_What needs to be done_
Report every line in the rows below that contains the string "viewBox", and copy each such line in full.

_Records for the task_
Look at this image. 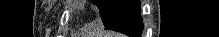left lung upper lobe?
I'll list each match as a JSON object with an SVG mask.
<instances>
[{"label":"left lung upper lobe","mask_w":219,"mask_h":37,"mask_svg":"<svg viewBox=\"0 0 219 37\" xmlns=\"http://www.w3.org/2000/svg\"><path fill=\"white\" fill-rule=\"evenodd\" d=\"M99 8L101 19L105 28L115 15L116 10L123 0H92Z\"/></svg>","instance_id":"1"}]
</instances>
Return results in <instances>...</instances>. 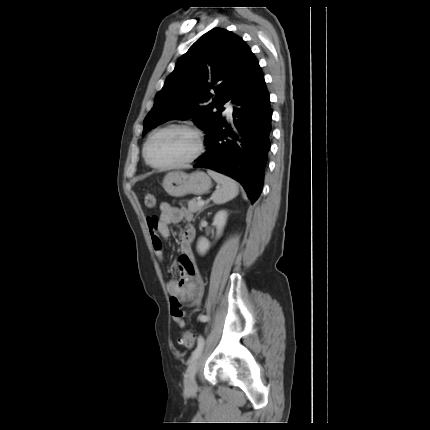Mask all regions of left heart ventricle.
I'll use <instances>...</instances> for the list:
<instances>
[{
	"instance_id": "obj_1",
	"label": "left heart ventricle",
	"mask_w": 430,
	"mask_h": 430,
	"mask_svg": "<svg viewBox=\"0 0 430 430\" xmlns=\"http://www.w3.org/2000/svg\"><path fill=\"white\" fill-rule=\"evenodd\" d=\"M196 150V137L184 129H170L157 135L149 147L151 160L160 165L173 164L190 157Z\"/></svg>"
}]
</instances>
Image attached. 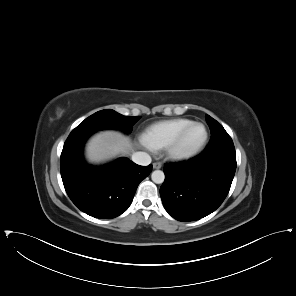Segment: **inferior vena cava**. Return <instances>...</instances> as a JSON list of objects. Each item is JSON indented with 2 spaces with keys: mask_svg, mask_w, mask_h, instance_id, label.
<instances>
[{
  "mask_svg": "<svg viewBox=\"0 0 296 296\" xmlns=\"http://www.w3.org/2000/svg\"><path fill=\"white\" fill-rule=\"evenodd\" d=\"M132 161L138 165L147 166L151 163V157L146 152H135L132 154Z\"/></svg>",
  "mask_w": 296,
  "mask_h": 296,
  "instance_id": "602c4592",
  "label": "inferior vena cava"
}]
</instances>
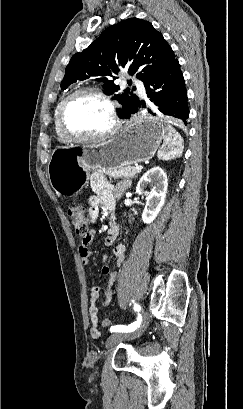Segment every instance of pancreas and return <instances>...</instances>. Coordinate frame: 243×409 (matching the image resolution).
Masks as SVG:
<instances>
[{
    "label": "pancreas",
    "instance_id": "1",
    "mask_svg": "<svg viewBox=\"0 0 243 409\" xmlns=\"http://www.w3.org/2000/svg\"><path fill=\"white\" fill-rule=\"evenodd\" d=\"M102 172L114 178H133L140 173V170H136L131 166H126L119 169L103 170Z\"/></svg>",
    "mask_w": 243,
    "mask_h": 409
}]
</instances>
==
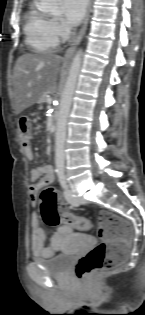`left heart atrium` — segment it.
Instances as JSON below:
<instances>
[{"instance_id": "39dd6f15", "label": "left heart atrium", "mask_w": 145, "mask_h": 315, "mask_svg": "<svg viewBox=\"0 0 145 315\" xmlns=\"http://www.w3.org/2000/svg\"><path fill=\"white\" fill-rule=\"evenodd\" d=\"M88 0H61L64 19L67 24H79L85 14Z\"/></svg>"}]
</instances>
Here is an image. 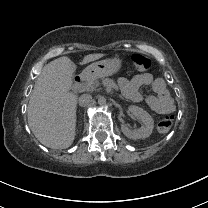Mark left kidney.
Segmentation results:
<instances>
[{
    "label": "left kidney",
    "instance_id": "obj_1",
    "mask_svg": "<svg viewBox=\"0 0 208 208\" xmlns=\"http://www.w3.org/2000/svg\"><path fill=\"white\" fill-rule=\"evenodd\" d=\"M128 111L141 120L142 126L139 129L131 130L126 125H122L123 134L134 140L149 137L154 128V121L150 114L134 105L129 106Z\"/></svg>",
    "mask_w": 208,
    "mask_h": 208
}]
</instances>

_Completed task_
[{"label":"left lung upper lobe","mask_w":219,"mask_h":37,"mask_svg":"<svg viewBox=\"0 0 219 37\" xmlns=\"http://www.w3.org/2000/svg\"><path fill=\"white\" fill-rule=\"evenodd\" d=\"M99 8L101 19L105 28L115 15L116 10L123 0H92Z\"/></svg>","instance_id":"1"}]
	"mask_svg": "<svg viewBox=\"0 0 430 430\" xmlns=\"http://www.w3.org/2000/svg\"><path fill=\"white\" fill-rule=\"evenodd\" d=\"M196 150V137L184 129H170L157 135L149 147L151 160L160 165L173 164L190 157Z\"/></svg>"
  "mask_svg": "<svg viewBox=\"0 0 296 296\" xmlns=\"http://www.w3.org/2000/svg\"><path fill=\"white\" fill-rule=\"evenodd\" d=\"M132 161L138 165L147 166L151 163V157L146 152H135L132 154Z\"/></svg>",
    "mask_svg": "<svg viewBox=\"0 0 243 409\" xmlns=\"http://www.w3.org/2000/svg\"><path fill=\"white\" fill-rule=\"evenodd\" d=\"M102 172L114 178H133L140 173V170H136L131 166H126L119 169L103 170Z\"/></svg>",
[{"instance_id": "39dd6f15", "label": "left heart atrium", "mask_w": 145, "mask_h": 315, "mask_svg": "<svg viewBox=\"0 0 145 315\" xmlns=\"http://www.w3.org/2000/svg\"><path fill=\"white\" fill-rule=\"evenodd\" d=\"M88 0H61L64 19L67 24H79L85 14Z\"/></svg>"}]
    "mask_svg": "<svg viewBox=\"0 0 208 208\" xmlns=\"http://www.w3.org/2000/svg\"><path fill=\"white\" fill-rule=\"evenodd\" d=\"M128 111L141 120L142 126L139 129L131 130L126 125H122L123 134L134 140L149 137L154 128V121L150 114L134 105L129 106Z\"/></svg>",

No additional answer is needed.